Hiernach lag “You Robot” im Vertrieb bei Asmodeé auf der Platte. Zweier Teams werden gebildet, wechselseitig ist jeder mal Operator oder Roboter. Alle Operator einigen sich auf eine der zwei möglichen Aufgaben, auf Karten sind Abbildungen, die der eigene Roboter möglichst schnell einnehmen soll. Die Kröte ist, dass der Operator nix sagen darf ausser “Stop” und einzig auf Positionskarten zeigen darf, die Körperteile zeigen oder Richtungen, die eingeschlagen werden sollen. Nach drei Runden brachen wir ab. Es war bis dahin zuwenig Wein ausgeschenkt für solche Spiele und/oder wir fühlen uns zu alt für solche Spiele…

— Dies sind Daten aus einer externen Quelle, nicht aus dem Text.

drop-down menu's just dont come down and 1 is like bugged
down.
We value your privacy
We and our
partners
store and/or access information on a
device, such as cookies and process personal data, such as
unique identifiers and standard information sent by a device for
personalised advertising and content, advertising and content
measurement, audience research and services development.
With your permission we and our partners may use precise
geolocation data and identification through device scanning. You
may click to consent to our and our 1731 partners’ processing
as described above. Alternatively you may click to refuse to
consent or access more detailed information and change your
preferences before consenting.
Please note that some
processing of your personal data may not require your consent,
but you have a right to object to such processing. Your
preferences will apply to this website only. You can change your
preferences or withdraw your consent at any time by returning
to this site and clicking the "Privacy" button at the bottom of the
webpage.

Es gibt eine “Schatzkiste” von Alea mit Erweiterungen für sechs Spiele der letzten zehn Jahre. Zu dritt probierten wir die Erweiterung für “San Juan”, einem anspruchsvollem Kartenspiel, dass uns immer noch zu gefallen weiss. Alle bauen Gebäude in der Stadt San Juan, historisches Mäntelchen um das 16./17. Jahrhundert herum. Auf den Karten sind Produktionsgebäude (Silberschmelze, Zuckermühle, Kaffeerösterei usw.) oder Stadtgebäude in Hülle und Fülle zu unterschiedlichen Baukosten. Baukosten heißt, z.B. auf dem Zollamt, einer der neuen Karten, steht oben in der Ecke der Wert vier. Ich muss vier andere Handkarten abwerfen, um das Zollamt zu bauen. Aber welche? Ist der Hafen nicht interessanter und ich werfe lieber das Zollamt ab…? Mit solchen Entscheidungen schlagen sich die Spieler herum. Am Rundenende zieht nicht jeder einfach Karten nach, sondern muss mit dem Bau und der Nutzung von Gebäuden einen Kreislauf erzeugen, der wieder Karten abwirft. Wer das zwölfte Gebäude baut, beendet das Spiel. Immer noch spannend, die neuen Gebäude kamen nicht sofort alle zum tragen, mir gefiel mein Hafen gut, von verkauften Waren durfte ich eine Karte unter den Hafen legen, die dort gesammelten Karten waren am Spielende noch Punkte wert. Die zweite Erweiterung “Die Ereignisse” packten wir auch gleich mit dazu, tauchen diese auf, wandern sie zu den Rollenkarten und können alternativ einmalig benutzt werden.

Zu später Stunde rückte der andere Tisch endlich “Dominion - Die Intrige” raus und wir konnten den ersten großen Ausbausatz des frisch gekürten “Spiel des Jahres” testen. In meinen Augen ist der Preis insofern gerechtfertigt, als das es eine echte Innovation darstellt, was dieses Spielsystem bietet. Die Familientauglichkeit ganz allgemein halte ich für fraglich, wer nicht ohnehin gern und oft spielt, wird sich einer hohen Einstiegshürde gegenüber sehen, muss sich konzentrieren und Geduld mitbringen, wird dann aber mit einem spannenden Spielgenuss belohnt. Zu genauem Ablauf an anderer Stelle mehr.